Development and Validation of Decision Forest Model for Estrogen Receptor Binding Prediction of Chemicals Using Large Data Sets
journal contributionposted on 21.12.2015, 00:00 by Hui Wen Ng, Stephen W. Doughty, Heng Luo, Hao Ye, Weigong Ge, Weida Tong, Huixiao Hong
Some chemicals in the environment possess the potential to interact with the endocrine system in the human body. Multiple receptors are involved in the endocrine system; estrogen receptor α (ERα) plays very important roles in endocrine activity and is the most studied receptor.
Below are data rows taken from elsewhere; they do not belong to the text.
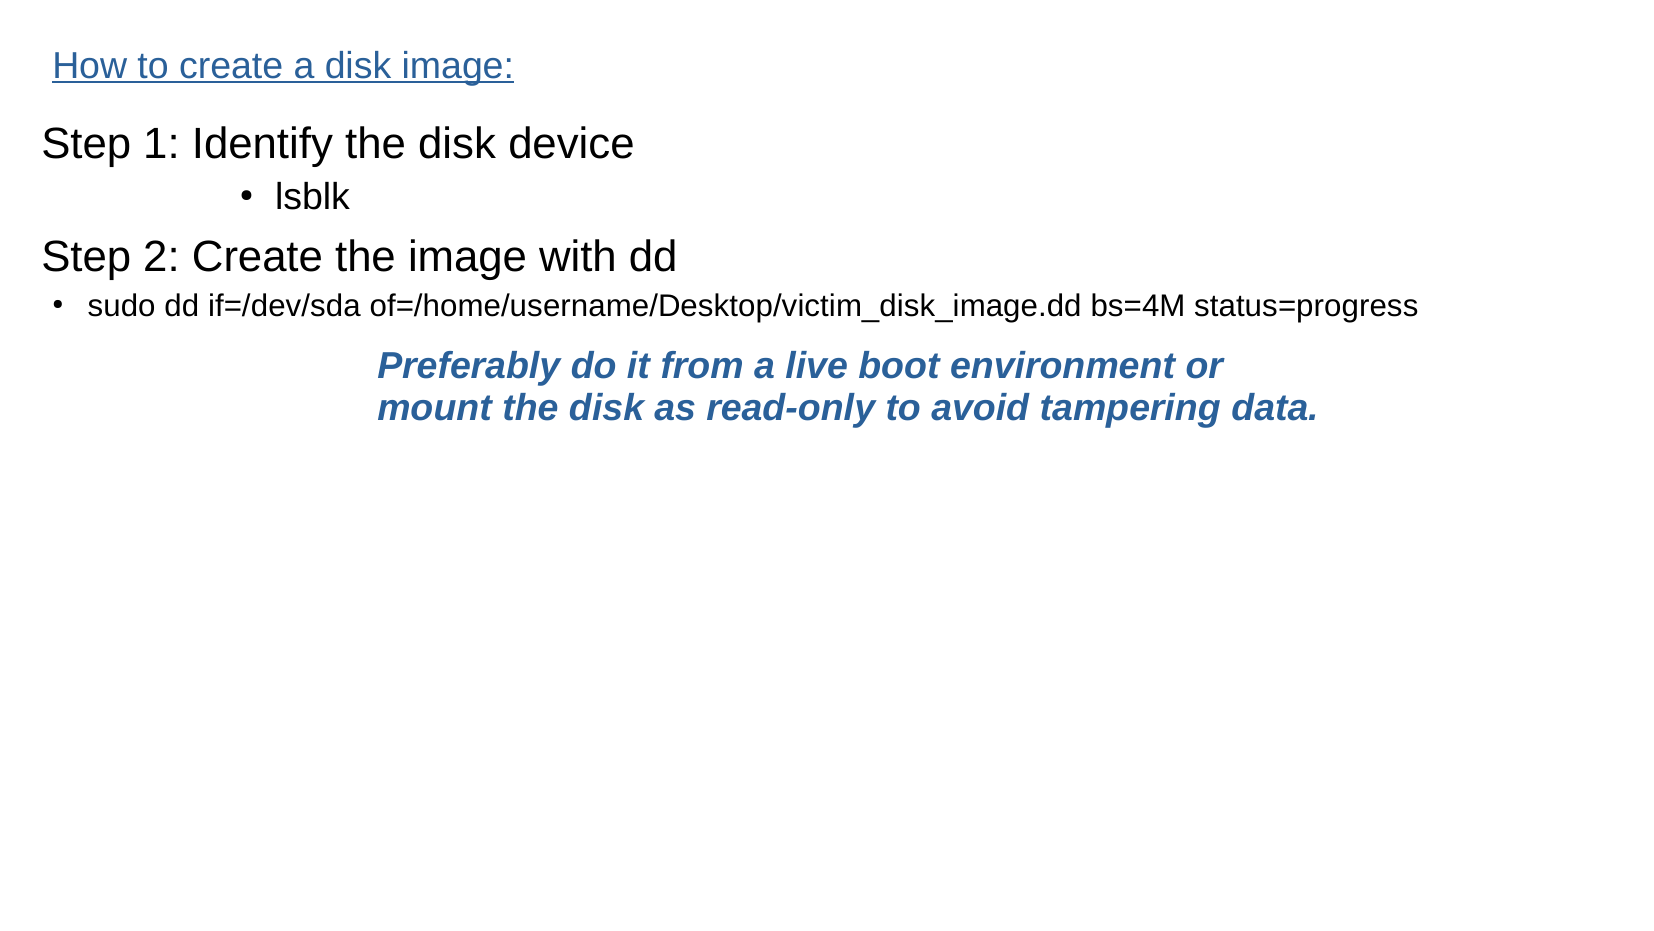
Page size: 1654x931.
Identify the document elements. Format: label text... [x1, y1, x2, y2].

text_box sudo dd if=/dev/sda of=/home/username/Desktop/victim_disk_image.dd bs=4M status=progress [37, 280, 1654, 338]
text_box Preferably do it from a live boot environment or mount the disk as read-only to avoid tampering data. [362, 337, 1351, 488]
text_box lsblk [225, 168, 780, 225]
text_box Step 1: Identify the disk device [26, 111, 788, 151]
text_box Step 2: Create the image with dd [26, 225, 788, 264]
text_box How to create a disk image: [37, 37, 676, 111]
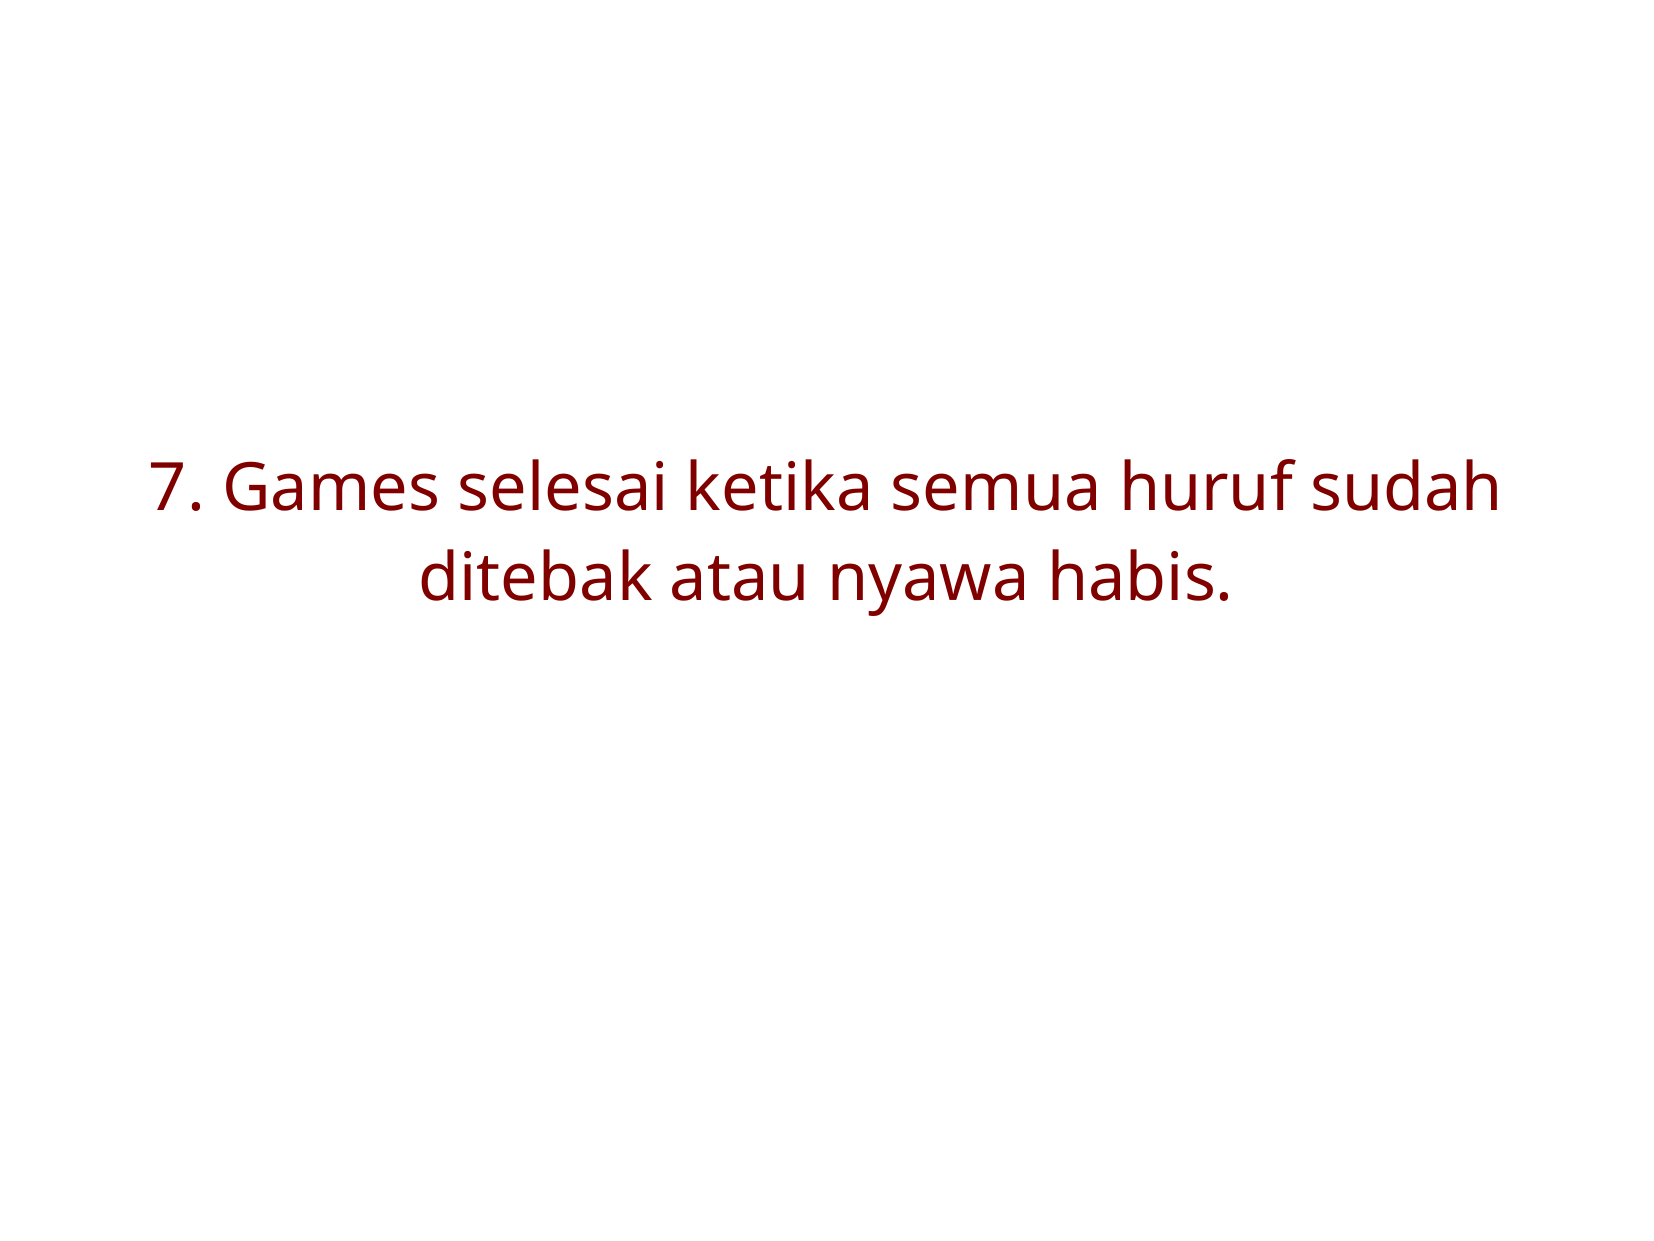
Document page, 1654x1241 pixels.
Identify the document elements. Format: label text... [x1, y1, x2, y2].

subtitle 7. Games selesai ketika semua huruf sudah ditebak atau nyawa habis. [82, 49, 1571, 1010]
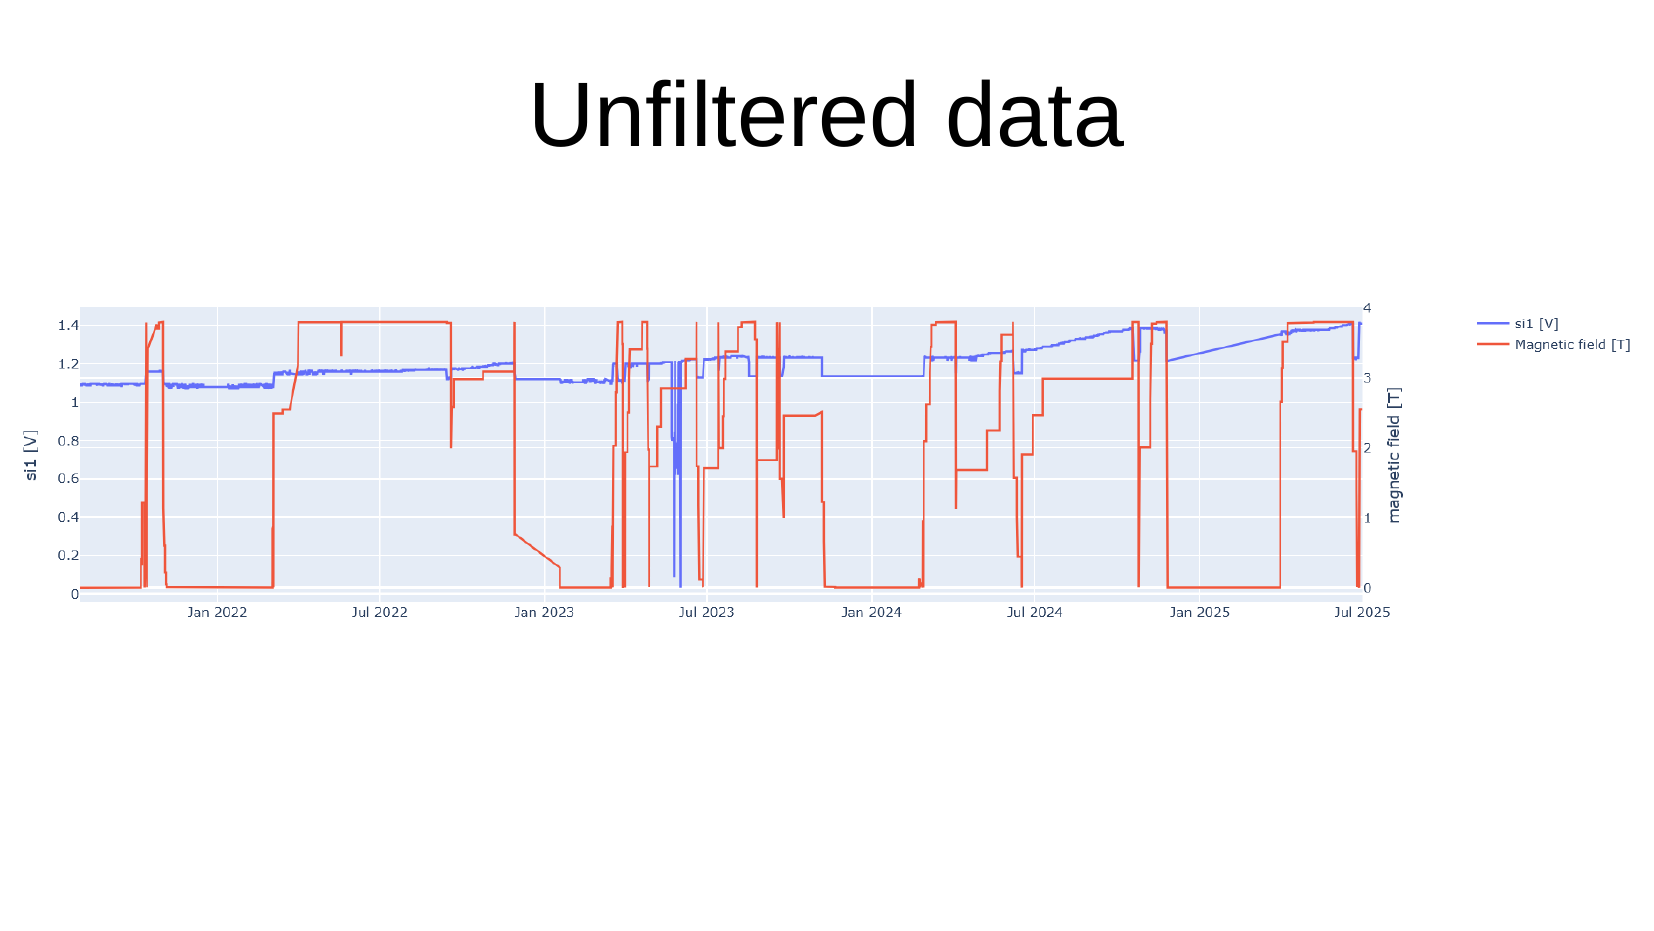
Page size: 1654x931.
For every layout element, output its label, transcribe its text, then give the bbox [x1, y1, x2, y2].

title Unfiltered data [82, 37, 1571, 193]
picture [3, 284, 1654, 649]
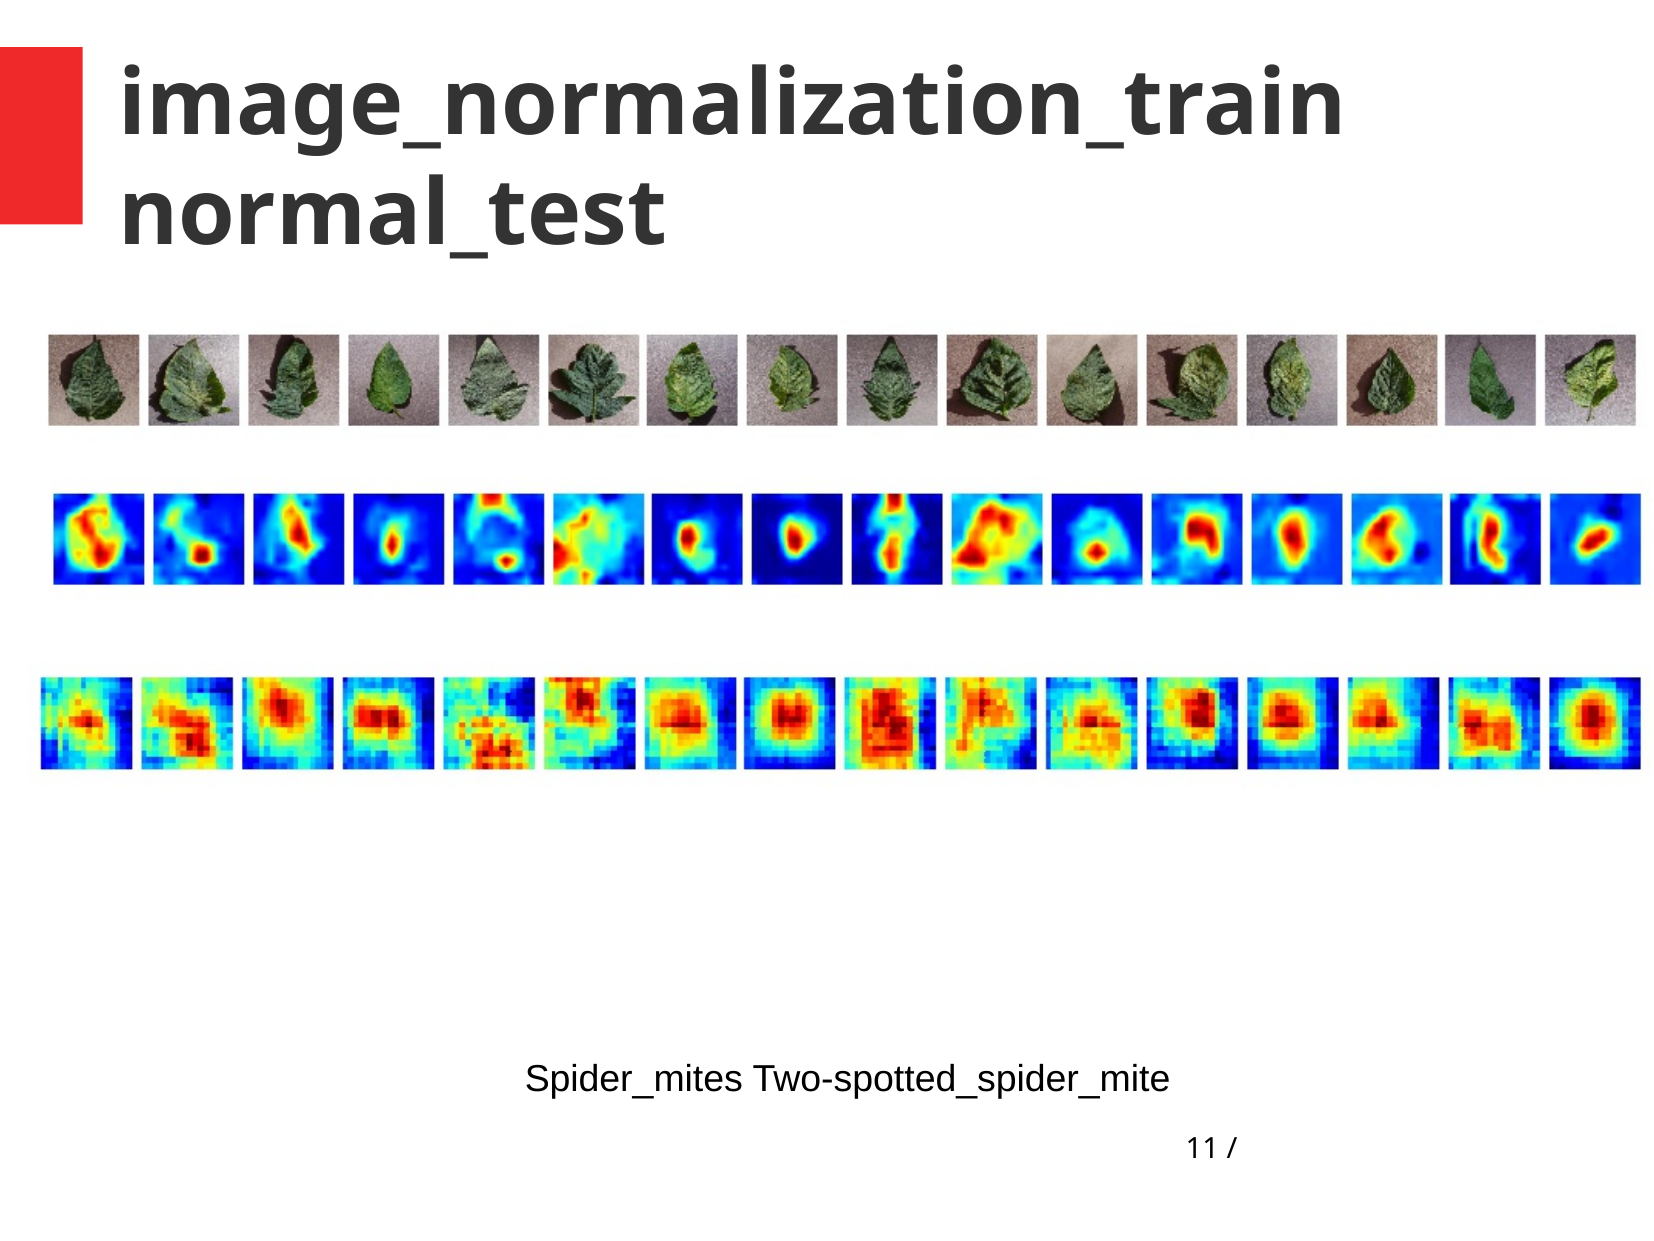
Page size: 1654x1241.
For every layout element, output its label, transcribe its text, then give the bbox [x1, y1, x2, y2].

Understanding and predicting estrogenic activity of chemicals facilitates the evaluation of their endocrine activity. Hence, we have developed a decision forest classification model to predict chemical binding to ERα using a large training data set of 3308 chemicals obtained from the U.S. Food and Drug Administration’s Estrogenic Activity Database. We tested the model using cross validations and external data sets of 1641 chemicals obtained from the U.S. Environmental Protection Agency’s ToxCast project. The model showed good performance in both internal (92% accuracy) and external validations (∼70–89% relative balanced accuracies), where the latter involved the validations of the model across different ER pathway-related assays in ToxCast. The important features that contribute to the prediction ability of the model were identified through informative descriptor analysis and were related to current knowledge of ER binding. Prediction confidence analysis revealed that the model had both high prediction confidence and accuracy for most predicted chemicals. The results demonstrated that the model constructed based on the large training data set is more accurate and robust for predicting ER binding of chemicals than the published models that have been developed using much smaller data sets. The model could be useful for the evaluation of ERα-mediated endocrine activity potential of environmental chemicals.